• [Text passage]
........

"I'd love to turn you on..."
May 21, 2017 7:43 PM   Subscribe

 

"Practice."
 
posted by Herodios at 7:55 PM on May 21, 2017 [5 favorites]


The 10 Things I Didn't Know included ten things I actually did know (or at least had heard before), including one that I have always been baffled by:
Mal set an alarm clock to go off at the end of 24 bars, and you can hear that too
How does one set a 1967-vintage alarm clock to go off with that precision?
posted by ricochet biscuit at 7:56 PM on May 21, 2017


I'm fond of Jeff Beck's version of the song.
posted by octothorpe at 8:12 PM on May 21, 2017 [4 favorites]


How does one set a 1967-vintage alarm clock to go off with that precision?

Meh. Much more likely someone just manually set it off (easily done; get an old clock and try it yourself) or it was a stripped-in tape loop.
posted by ZenMasterThis at 8:43 PM on May 21, 2017 [1 favorite]


How does one set a 1967-vintage alarm clock to go off with that precision?

I think he was standing there with his finger on the minute hand, and just pushed it into position when 24 bars was up? Or maybe turned the key at the back, whatever method you'd use to just make the alarm go off on those old things.
posted by wabbittwax at 8:43 PM on May 21, 2017


Here's some more background on Tara Browne. He's not just the inspiration for the traffic accident in A Day in the Life; he was also a friend of Paul McCartney, who provided the LSD for Paul's first acid trip. According to one of the links, Paul said he did not notice that John's lyrics were inspired by Tara Browne, but that also makes me wonder if John alluded to Tara Browne in a subtle attempt to get back at Paul.
posted by jonp72 at 9:00 PM on May 21, 2017 [1 favorite]


Damn I'm old...
posted by jim in austin at 9:04 PM on May 21, 2017 [2 favorites]


The cover version by Big Daddy is conceptually brilliant, transforming the original into a Buddy Holly pastiche that borrows elements of "Peggy Sue," "Oh Boy," and "Every Day," while ending with a sound effect of the plane crash of The Day The Music Died.

........

• [Supplied information]
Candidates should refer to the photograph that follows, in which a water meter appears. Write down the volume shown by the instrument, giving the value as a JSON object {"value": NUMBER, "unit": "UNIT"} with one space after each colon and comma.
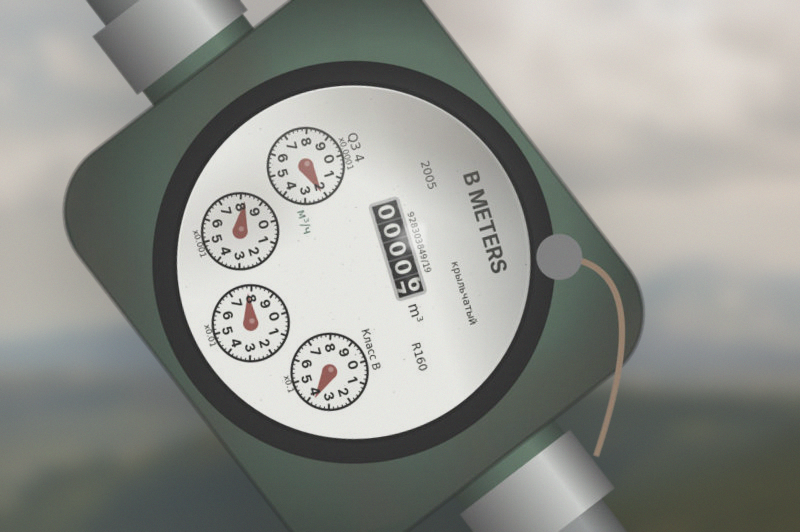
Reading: {"value": 6.3782, "unit": "m³"}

........

• [To-do item]
In the discussion thread, what does the cover version by Big Daddy turn the original song into? You won't need the lines to do what is asked here.

• [Exercise result]
A Buddy Holly pastiche that borrows elements of "Peggy Sue," "Oh Boy," and "Every Day."